Expense ratios eat into your investment returns. Lower expense ratios allow you to keep more of your profits.

VOO has a significantly lower expense ratio, meaning it charges less in fees each year. This can lead to slightly higher returns over the long term.

2. Performance

  • SPY:
    • YTD Return (as of April 23, 2024): 5.46%
    • 10-Year Annualized Return: 12.40%
  • VOO:
    • YTD Return (as of April 23, 2024): 5.43%
    • 10-Year Annualized Return: 12.47%

Historically, both funds have delivered very similar performance. There may be slight differences year-to-year, but overall returns are nearly identical.

3. Holdings

  • SPY: Tracks the S&P 500 Index.
  • VOO: Tracks the S&P 500 Index.

Both SPY and VOO offer identical holdings, providing complete exposure to the S&P 500.

4. Liquidity and Trading Volume

Another factor to consider when choosing between SPY and VOO is liquidity and trading volume:

  • SPY has higher average daily trading volume, resulting in tighter bid-ask spreads.
  • VOO has lower trading volume and slightly wider spreads.

For frequent traders, the higher liquidity of SPY may be advantageous, as it can potentially lead to lower trading costs. However, for long-term investors, the difference in liquidity is less important

5. Other factors to consider

  1. Tax Efficiency:
    • SPY: Generally tax-efficient.
    • VOO: May have a slight edge due to internal optimization techniques.
  2. Dividend Reinvestment (DRIP):
    • SPY: DRIP options often free with some brokers.
    • VOO: DRIP may incur fees with some brokers.

Which ETF Should You Choose?

Ultimately, the choice between SPY and VOO depends on your individual investment goals and preferences:

  • For long-term, buy-and-hold investors, VOO is generally the better choice due to its lower expense ratio.
  • For frequent traders, SPY may be more suitable due to its higher liquidity and potentially lower trading costs.

Other SPY vs VOO considerations:

  • Lower fees: Choose VOO.
  • Tighter spreads: Choose SPY (if you trade frequently).
  • Free DRIP: Consider which ETF your broker offers free DRIP with.
  • Tax efficiency: Both are good, but VOO might have a slight advantage.

Conclusion

Our take is that:

  • VOO has a lower expense ratio, making it a more cost-effective option.
  • SPY may have slightly better liquidity due to its larger size.

For most investors, the lower expense ratio of VOO makes it the more attractive choice. However, if you prioritize extreme liquidity and already have a broker with commission-free trading for SPY, it might be a negligible difference.

There are also other S&P 500 ETFs with even lower expense ratios, though they may have slightly lower daily trading volume.

Frequently Asked Questions

What is “SPY”?

SPY is the ticker symbol for an ETF called the SPDR S&P 500 ETF Trust. SPY isn’t an abbreviation for “S&P 500” itself.

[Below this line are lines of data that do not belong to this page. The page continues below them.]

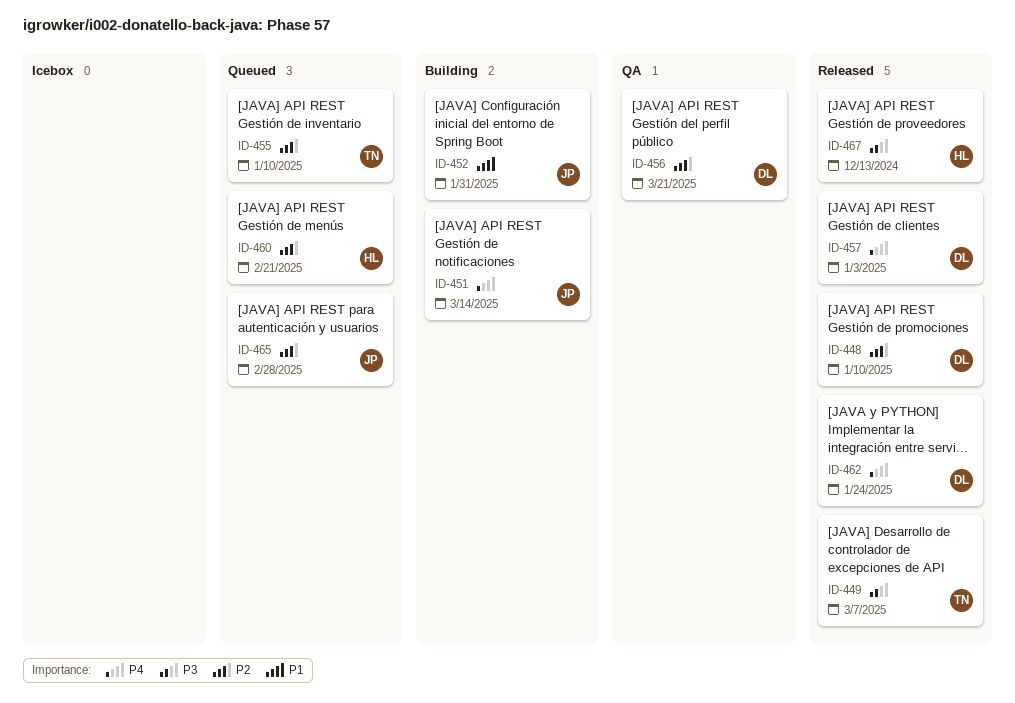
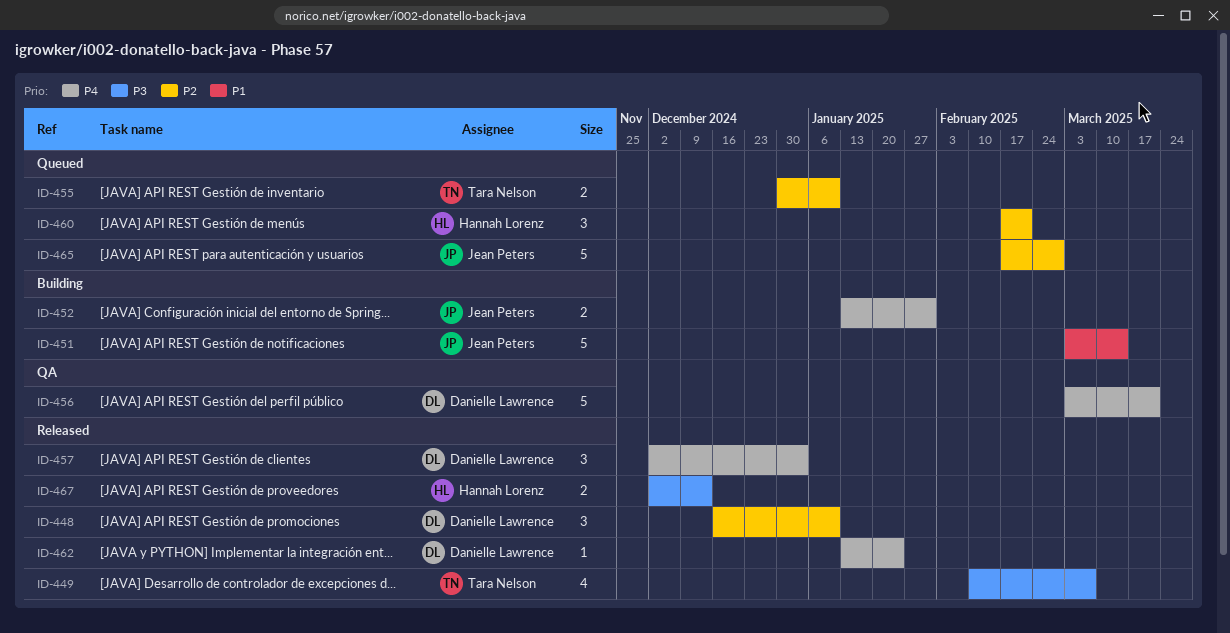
ID-451, priority: P4 -> P1
ID-452, priority: P1 -> P4
ID-456, priority: P2 -> P4

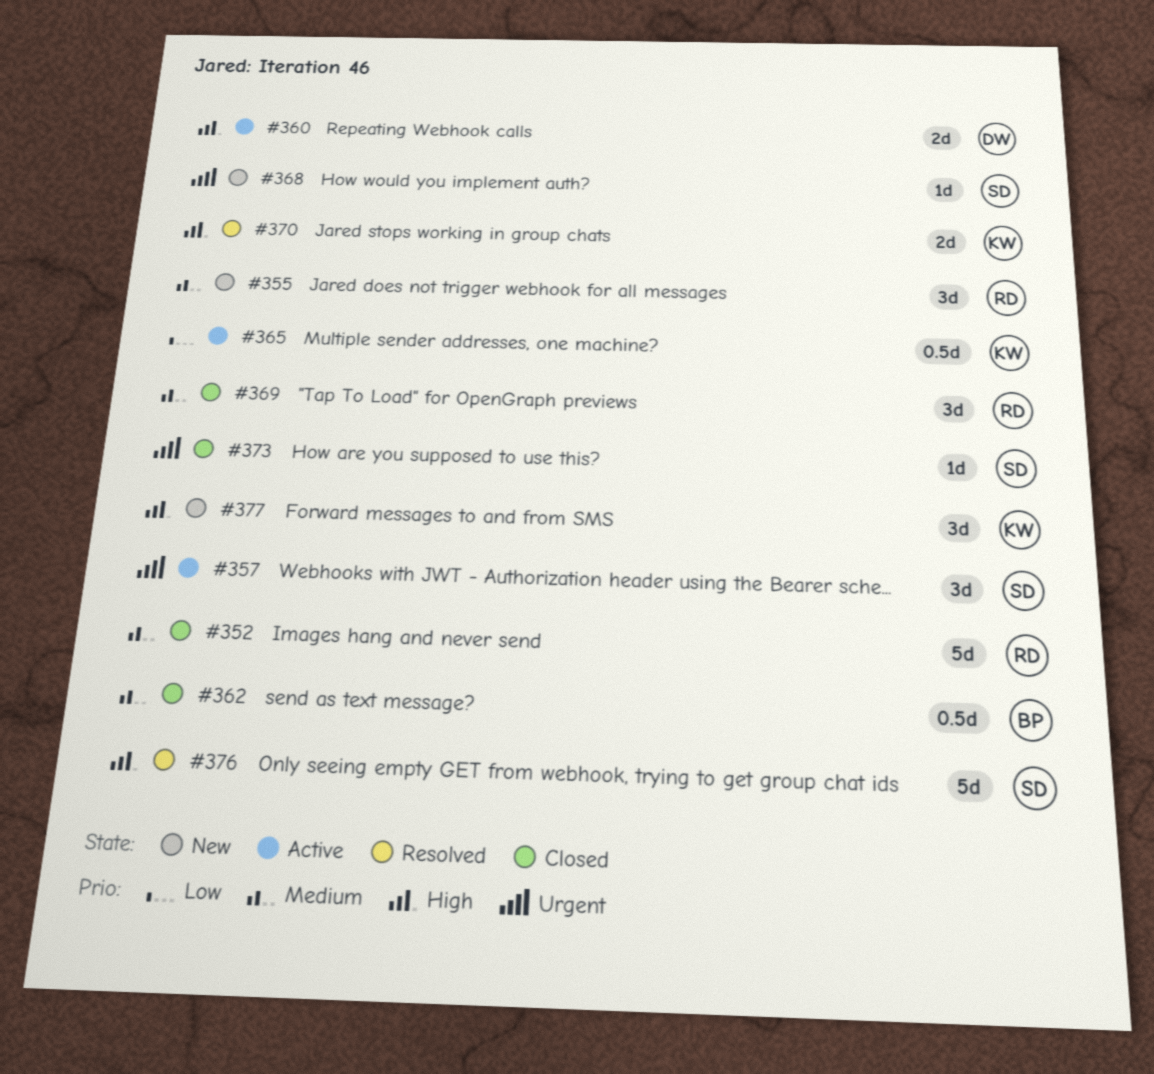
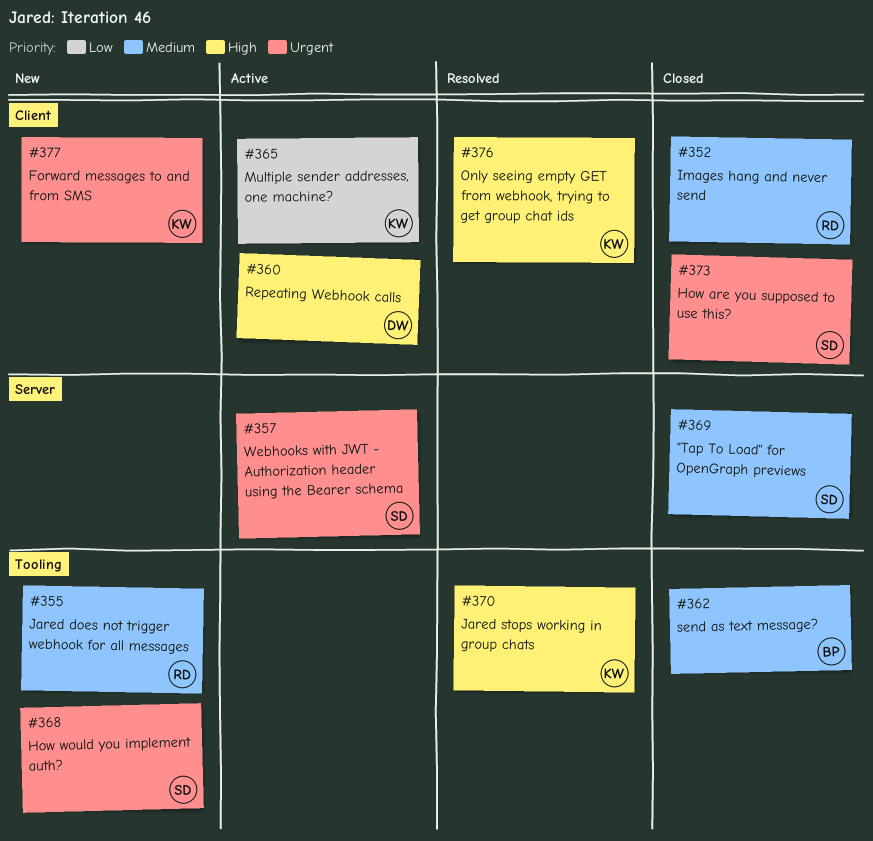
#369, owner: RD -> SD
#376, owner: SD -> KW
#377, priority: High -> Urgent

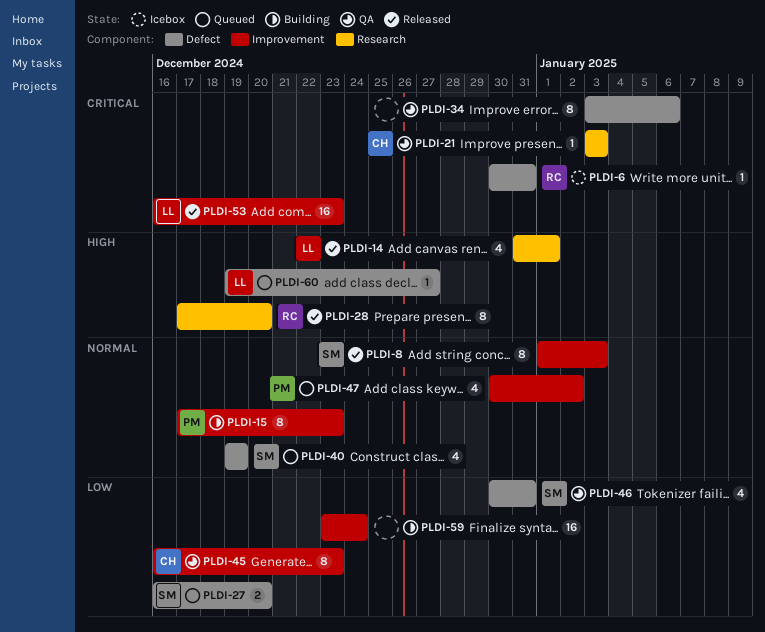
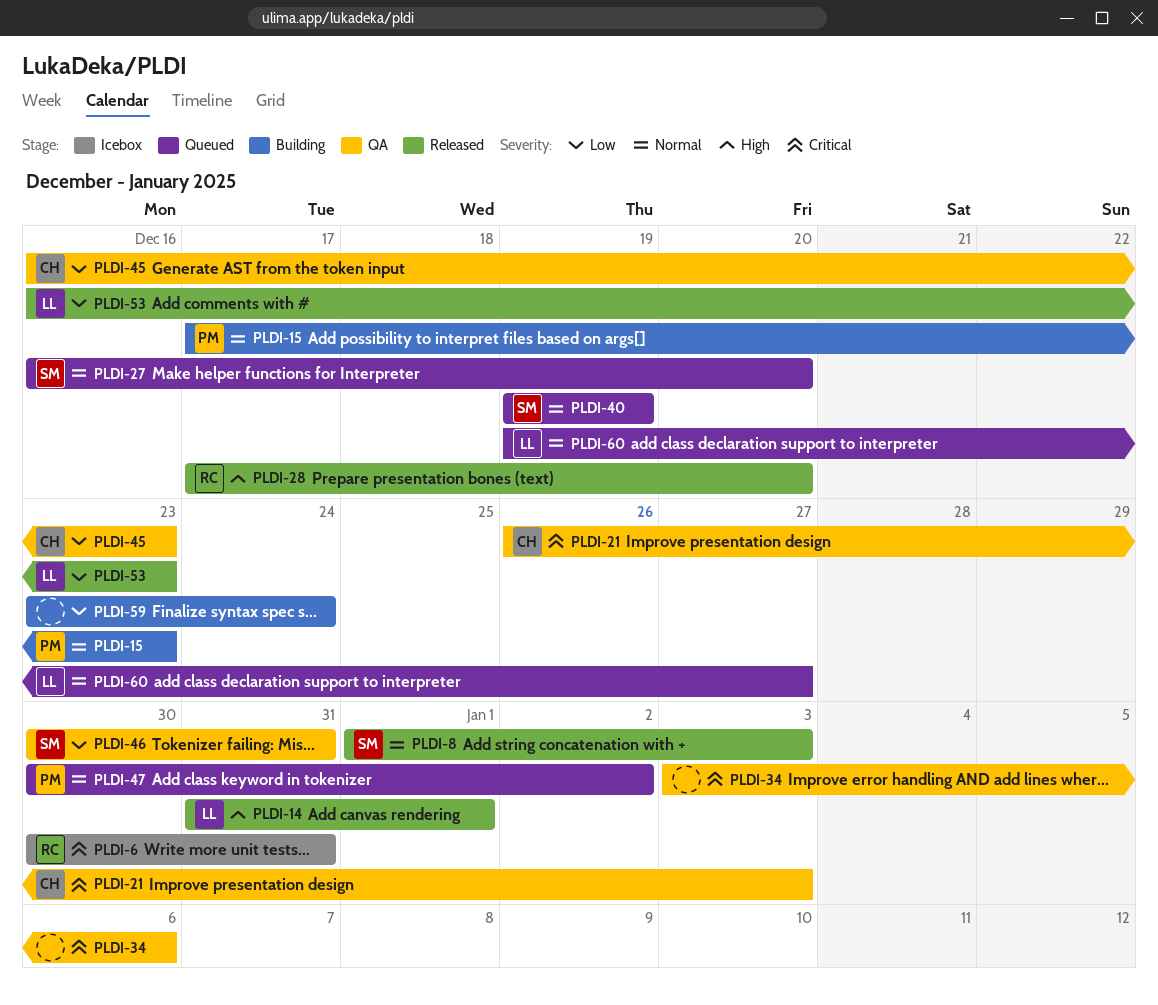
PLDI-21, start: Jan 3 -> Dec 26
PLDI-27, priority: Low -> Normal
PLDI-53, priority: Critical -> Low
PLDI-60, priority: High -> Normal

This ETF tracks the performance of the S&P 500 index, which means it holds all the same stocks as the S&P 500 in roughly the same proportions. So, by owning SPY, you’re essentially investing in a basket of the 500 largest U.S. companies.

What is “VOO”?

VOO is the ticker symbol for the Vanguard S&P 500 ETF, just like SPY is for the SPDR S&P 500 ETF Trust. Both VOO and SPY are ETFs that track the S&P 500 index, meaning they invest in the same 500 large-cap US companies in similar proportions.

The main difference between VOO and SPY is the expense ratio, which is the annual fee charged by the ETF.

Is it wise to invest in SPY and VOO?

No, it wouldn’t be wise to invest in both SPY and VOO because they are essentially the same investment.

  • Both SPY and VOO are ETFs that track the S&P 500 index.
  • This means they invest in the same 500 large-cap US companies in very similar proportions.
  • Owning both wouldn’t provide any additional diversification in your portfolio.

Instead…

Choose one: If you’re set on an S&P 500 ETF, deciding between VOO or SPY comes down to a very small difference in expense ratio. VOO typically has a slight edge here.

Consider a broader market ETF: If you want broader diversification, you could look at ETFs that track a wider range of stocks, such as the entire US stock market (like VTI) or a combination of US and international stocks.